The History of Pinnacle Studio

Studio has been around a long time. I first encountered it when I bought an analogue capture card called a DC10+, which came bundled with version 1.01. I was next aware of a free upgrade to version 7, which had some very useful addtional features including, ISTR, the ablity to perform split A/V edits.

By version 9, the program was quite well featured for the time. I was using it to make VHS showreels. Pinnacle by now also have a “professional” program called Liquid (acquired from FAST systems), more expensive but still capable of running onaffordable hardware. Studio 10 was a major rewrite; the buzz was that it used the “engine” from Liquid. By now DVD authoring was a major feature. For a numner of years after, speculation about a new combimed version of the two programs was rife, with the working title Next Gen.

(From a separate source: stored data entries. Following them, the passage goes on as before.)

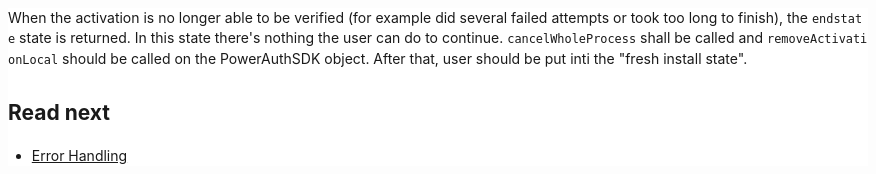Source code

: When the activation is no longer able to be verified (for example did several failed attempts or took too long to finish), the `endstate` state is returned. In this state there's nothing the user can do to continue. `cancelWholeProcess` shall be called and `removeActivationLocal` should be called on the PowerAuthSDK object. After that, user should be put inti the "fresh install state".

## Read next

- [Error Handling](Error-Handling.md)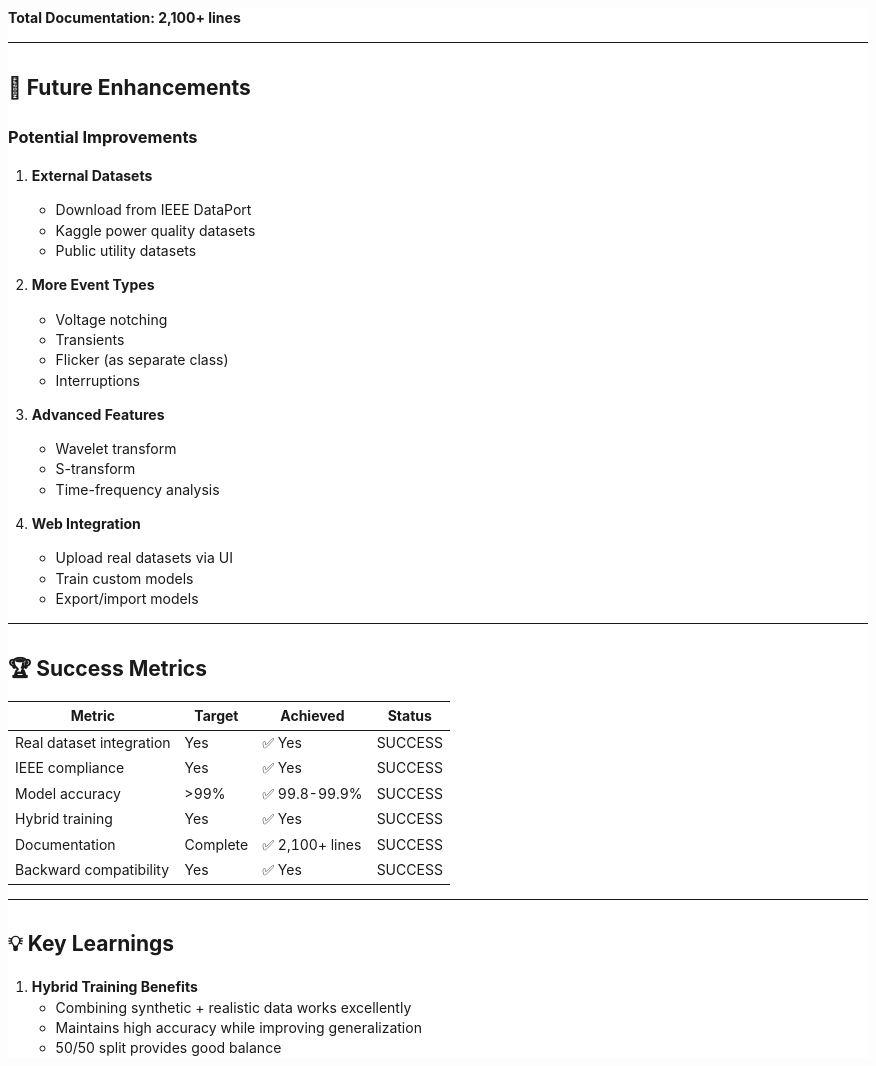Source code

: **Total Documentation: 2,100+ lines**

---

## 🔮 Future Enhancements

### Potential Improvements

1. **External Datasets**
   - Download from IEEE DataPort
   - Kaggle power quality datasets
   - Public utility datasets

2. **More Event Types**
   - Voltage notching
   - Transients
   - Flicker (as separate class)
   - Interruptions

3. **Advanced Features**
   - Wavelet transform
   - S-transform
   - Time-frequency analysis

4. **Web Integration**
   - Upload real datasets via UI
   - Train custom models
   - Export/import models

---

## 🏆 Success Metrics

| Metric | Target | Achieved | Status |
|--------|--------|----------|--------|
| Real dataset integration | Yes | ✅ Yes | SUCCESS |
| IEEE compliance | Yes | ✅ Yes | SUCCESS |
| Model accuracy | >99% | ✅ 99.8-99.9% | SUCCESS |
| Hybrid training | Yes | ✅ Yes | SUCCESS |
| Documentation | Complete | ✅ 2,100+ lines | SUCCESS |
| Backward compatibility | Yes | ✅ Yes | SUCCESS |

---

## 💡 Key Learnings

1. **Hybrid Training Benefits**
   - Combining synthetic + realistic data works excellently
   - Maintains high accuracy while improving generalization
   - 50/50 split provides good balance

Avid bought out Pinnacle and proceeded to develop NGStudio, releasing it alongside Pinnacle Studio 15 as Avid Studio. This was a very different program to the “classic” Studio, with true multi-track features, a very sophisticated Library system, aimed to fit below Avid media Composer. Liquid was discontinued. The next upheaval came when Avid decided to get out of prosumer and consumer video entirely and sell the pinnacle range to Corel. Now there was no space for the classic Studio alongside Corel’s other product Video Studio (CVS). Avid Studio was given a light rewrite and renamed Pinnacle Studio 16.

Development has continued on what was NGStudio, with a number of fetures being shared with CVS – notably the Multi-cam editing package. Corel positions PS above CVS price-wise, but both programs have loyal user bases.

At the time of writing Studio 23 is the latest release, available in the Basic, Plus and Ultimate versions. over the last few years a new version has been announced in the late summer, so it is well established by the “Holiday Season” sales boom.

4 thoughts on “The History of Pinnacle Studio”

  1. From Studio 8, then 9, I migrated to Pinnacle Liquid Edition and its far superior features. Liquid had a very loyal and experienced following and there was much shock and disappointment from its userbase when we heard of its pending demise. I edited some major documentaries on Liquid (first released on DVD and which are currently available on Amazon Prime). It was simply a brilliant NLE. However it was only made for the Windows XP, 32-bit platform – what a commercial opportunity missed not to upgrade it to 64-bit!
    I have just purchased Studio 24 Ultimate, together with Jeff’s excellent book, in the hope that some of the functions (eg hot keys) are the same as I am/was used to in Liquid. Time will tell, but initial reactions are reasonably favourable.
    Incidentally, why is Studio referred to as “NGStudio”?

  2. NGStudio is the Process Name that appears in the Task Manager. It stands for Next Generation Studio – the working title given to it be the programming team that started development.

    1. Thanks, Jeff. When you know it, it’s obvious- but it was nagging me as I didn’t!
      I wonder when the Team started using “NG” – ie which Studio version they considered “Next Generation”?